Wendell signed a minor league contract with the Houston Astros in early , but failed to earn a spot on the team's major league roster in spring training, after which he retired. “It was never stated or announced," Wendell later said.

==Notable statements==
Wendell repeatedly denounced steroids in baseball and the players he suspected of using them. As a pitcher for the Colorado Rockies in 2004, Wendell became the first major leaguer to publicly accuse Barry Bonds, whose trainer had just been indicted for providing steroids to players, of using performance-enhancing drugs. "It's clear just seeing his body," Wendell told the Denver Post. Bonds reacted, telling reporters, "If you've got something to say, say it to my face.
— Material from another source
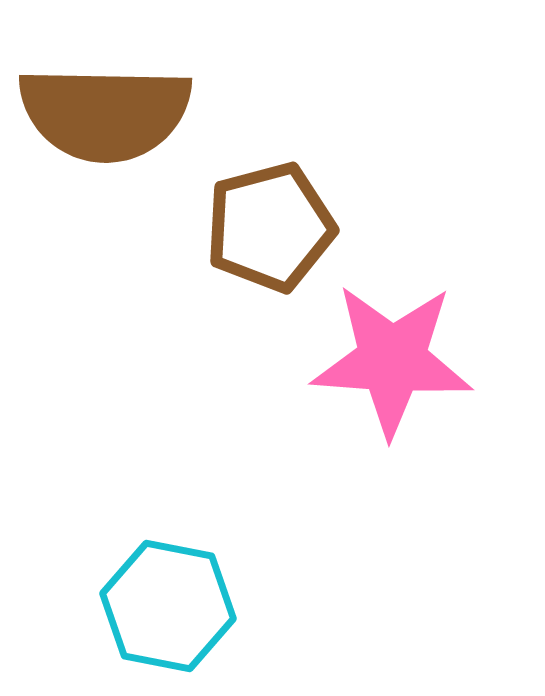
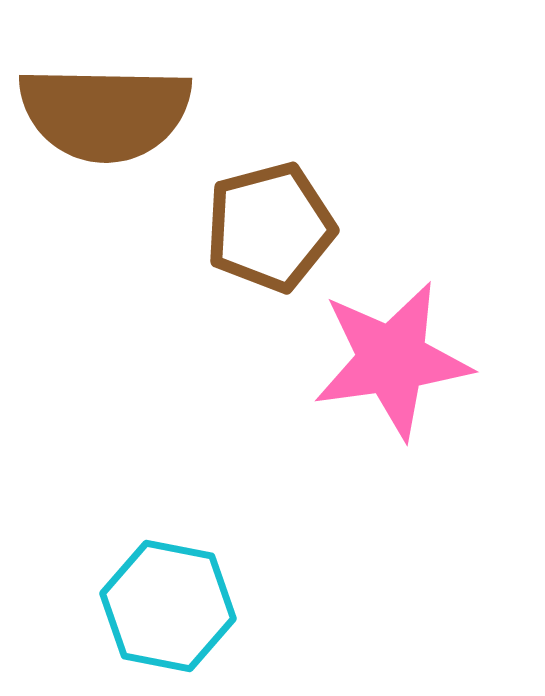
pink star: rotated 12 degrees counterclockwise
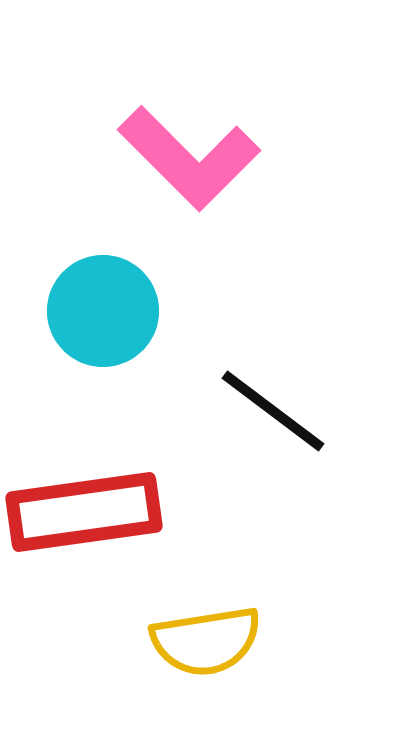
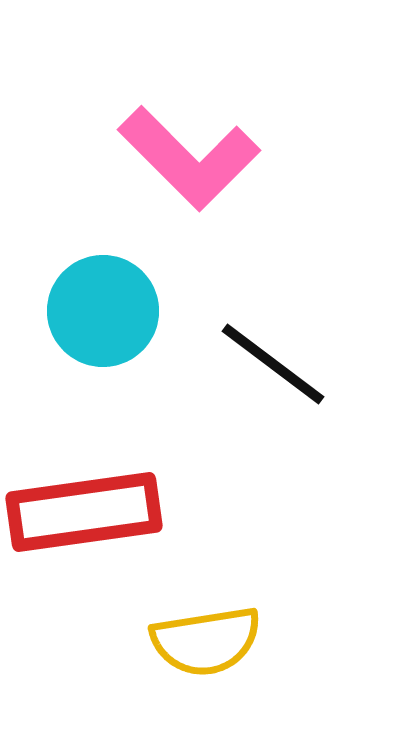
black line: moved 47 px up
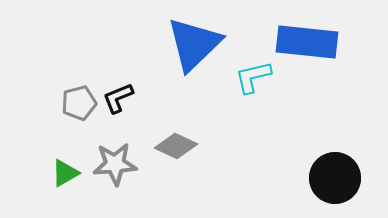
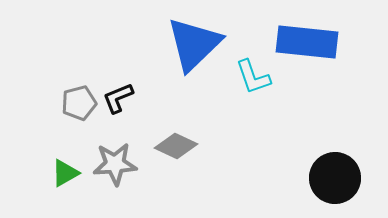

Don't talk through the media." In March 2006, Wendell was quoted by the suburban Chicago Daily Herald as saying that former Cubs teammate Sammy Sosa "of course" used steroids. Wendell alleged that Sosa's home run totals increased significantly only after he began using steroids. He also stated that "everybody in baseball" (including coaches, managers, and owners) knew about steroid use by players such as Sosa, and that he agreed with the information in José Canseco's book Juiced.

In a 2010 interview, Wendell ridiculed excuses and apologies from stars who admitted to using performance-enhancing drugs. "When Mark McGwire said he wished he had never played in this era, that [ticked] me off because he had the same choices I did," Wendell said. "He didn't have to take a shortcut and cheat like that. If he feels that badly about it, give the owners back the money that he took from them."

In early 2001, after Vladimir Guerrero (then playing for the Montreal Expos) took exception to being hit by Wendell, Wendell remarked, "One of the ways to get him out is pitching inside and if he can’t handle being pitched inside, he should go frickin' back to the Dominican and find another line of work."

Less than a month later, Wendell was ejected from a game against the St. Louis Cardinals for throwing behind batter Mike Matheny. After the game, Wendell referred to Cardinals' pitcher Rick Ankiel, whose mysterious loss of control would soon end his pitching career: "When Ankiel is out there and he throws balls everywhere, why don't they throw him out of the game?"

On the eve of the 2000 World Series between the Yankees and the Mets, Wendell is quoted as having said "Yankee Stadium? I don't give a hoot about it. We've played there before. It won't be a surprise. The Yankees have tortured us for years and years, and beating them would be sweet for me." During the Yankees celebration of their win, it is reported that every five minutes, someone would call for a toast "To Turk Wendell!"

Wendell repeatedly told reporters that he wanted to play his last season in baseball for free. "I want my last season to be a testament to the game," Wendell said in 2000. "I only wanted a few things out of life – a wife, children, to play baseball and to hunt deer." When informed that the Major League Baseball Players Association would not allow him to play for free, Wendell said, "then I'll drop out of the union when the time comes."

==Personal life==
Wendell was recognized for significant charity work during and after his career. Wendell was given the "Good Guy Award" by the New York Press Photographers Association in 2000.

In October 2006, he visited troops stationed in Afghanistan as part of the "Heroes of the Diamond Tour". He said he was so inspired by the trip that he enlisted in the Army upon return but was denied active combat duty eligibility because he is color-blind.

Wendell owns Wykota Ranch, a 200-acre hunting and fishing camp in Larkspur, Colorado Wendell's son, Wyatt Wendell, played collegiate baseball for Purdue University. After college he signed as an undrafted free agent with the Arizona Diamondbacks, and joined their minor-league system. His daughter, Dakota, plays collegiate soccer for the Minnesota State University, Mankato Mavericks.

In or around 2003, former Mets teammate Jerrod Riggan named his son after Wendell.